If you’ve dabbled in measurement, you know that there are plenty of data collection tools and metrics to choose from. Here are three solid practices to keep in mind as you begin measuring the results of your work:

  • Connect your measurement plan to your strategy and vision for social change: Whether you’re concerned about poverty or international aid, you have an idea about how your activities—and more specifically, how the stories you plan to share—can potentially contribute to your desired outcomes. In brainstorming what to measure, stick closely to this vision. Set up your measurement plan to test whether your stories are, in fact, helping you realize your social goals in the way you envisioned.
  • Select metrics that capture what you want to learn: Don’t be seduced by the latest and most popular metrics out there. Whatever metrics you go with, ask yourself if these will give you the information you want to have on hand to make decisions about your work. Take, for example, Facebook Insights. You can download columns and columns of data about your Facebook page. Is all of it useful? Likely not. It all depends on what you’re after. And, of course, make sure to read and understand the definition of each metric in your arsenal so you know how to interpret the data later on.

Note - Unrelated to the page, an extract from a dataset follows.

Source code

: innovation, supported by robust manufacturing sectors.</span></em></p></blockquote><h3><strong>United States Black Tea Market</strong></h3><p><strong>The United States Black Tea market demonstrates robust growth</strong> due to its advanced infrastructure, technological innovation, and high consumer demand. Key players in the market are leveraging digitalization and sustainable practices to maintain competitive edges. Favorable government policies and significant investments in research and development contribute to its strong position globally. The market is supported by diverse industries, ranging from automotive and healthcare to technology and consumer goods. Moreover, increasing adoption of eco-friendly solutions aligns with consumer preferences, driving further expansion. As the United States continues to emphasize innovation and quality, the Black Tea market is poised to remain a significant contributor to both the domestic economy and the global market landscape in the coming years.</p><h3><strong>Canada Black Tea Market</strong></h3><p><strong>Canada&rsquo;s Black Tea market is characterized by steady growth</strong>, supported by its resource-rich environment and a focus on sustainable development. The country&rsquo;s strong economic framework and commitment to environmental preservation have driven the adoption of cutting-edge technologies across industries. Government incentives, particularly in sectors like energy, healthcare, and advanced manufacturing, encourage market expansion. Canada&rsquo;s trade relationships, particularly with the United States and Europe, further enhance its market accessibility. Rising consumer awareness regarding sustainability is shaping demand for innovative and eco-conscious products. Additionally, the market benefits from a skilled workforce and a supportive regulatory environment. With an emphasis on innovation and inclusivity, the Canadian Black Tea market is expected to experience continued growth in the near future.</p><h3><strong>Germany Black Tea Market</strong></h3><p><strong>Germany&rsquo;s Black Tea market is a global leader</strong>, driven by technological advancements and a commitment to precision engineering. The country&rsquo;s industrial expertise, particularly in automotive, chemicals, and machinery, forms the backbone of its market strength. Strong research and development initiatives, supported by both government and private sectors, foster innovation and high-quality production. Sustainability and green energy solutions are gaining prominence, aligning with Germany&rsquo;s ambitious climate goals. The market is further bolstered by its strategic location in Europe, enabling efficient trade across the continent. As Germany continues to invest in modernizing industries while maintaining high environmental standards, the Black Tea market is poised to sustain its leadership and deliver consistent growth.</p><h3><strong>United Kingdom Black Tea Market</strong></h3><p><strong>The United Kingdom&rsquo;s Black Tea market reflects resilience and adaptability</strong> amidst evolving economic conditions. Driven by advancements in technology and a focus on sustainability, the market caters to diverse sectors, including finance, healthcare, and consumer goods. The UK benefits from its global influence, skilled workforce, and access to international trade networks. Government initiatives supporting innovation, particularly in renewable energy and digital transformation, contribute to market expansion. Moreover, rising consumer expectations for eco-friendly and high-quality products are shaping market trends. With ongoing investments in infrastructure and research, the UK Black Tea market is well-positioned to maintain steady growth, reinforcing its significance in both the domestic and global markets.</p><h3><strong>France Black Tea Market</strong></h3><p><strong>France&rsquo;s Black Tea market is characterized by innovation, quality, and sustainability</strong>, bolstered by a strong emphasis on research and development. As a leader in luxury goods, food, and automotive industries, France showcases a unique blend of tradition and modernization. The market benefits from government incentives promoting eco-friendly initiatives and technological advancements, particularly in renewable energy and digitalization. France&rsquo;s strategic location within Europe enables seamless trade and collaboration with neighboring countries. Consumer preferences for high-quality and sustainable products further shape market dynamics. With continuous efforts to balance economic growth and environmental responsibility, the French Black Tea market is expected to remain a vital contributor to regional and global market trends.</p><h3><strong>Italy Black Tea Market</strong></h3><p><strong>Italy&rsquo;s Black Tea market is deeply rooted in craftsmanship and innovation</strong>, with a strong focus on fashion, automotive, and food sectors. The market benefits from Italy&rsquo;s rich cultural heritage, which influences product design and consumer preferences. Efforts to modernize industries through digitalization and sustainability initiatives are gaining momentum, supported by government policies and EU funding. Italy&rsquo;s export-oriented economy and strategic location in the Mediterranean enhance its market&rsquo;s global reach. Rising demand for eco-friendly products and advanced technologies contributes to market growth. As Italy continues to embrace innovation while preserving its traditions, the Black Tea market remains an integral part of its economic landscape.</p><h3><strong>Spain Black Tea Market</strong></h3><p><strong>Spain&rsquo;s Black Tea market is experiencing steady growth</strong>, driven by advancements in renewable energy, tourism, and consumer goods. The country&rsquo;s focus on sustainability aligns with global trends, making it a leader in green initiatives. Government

  • Treat metrics as indicators, not silver bullets: So you’ve picked a suitable metric and have started collecting data on an ongoing basis. Now what? A thoughtfully chosen metric can indicate if you’re making progress (say, if more or fewer people shared your Facebook post, donated on your website, or signed up for your newsletter). But, a metric all by itself can’t tell you precisely why you achieved these results. For that, you’ll need to look at the big picture of your strategy and tease out which aspects of your story inspired deeper engagement or failed to connect with audiences.

Using measurement effectively is about being willing to experiment and fail. The benefit is that by identifying useful metrics to assess your organization’s stories, you’re creating an opportunity for your creative staff to learn and adapt iteratively. Yes, there will be a lot of trial and error involved; but now, you’re measuring your work in the spirit of getting better.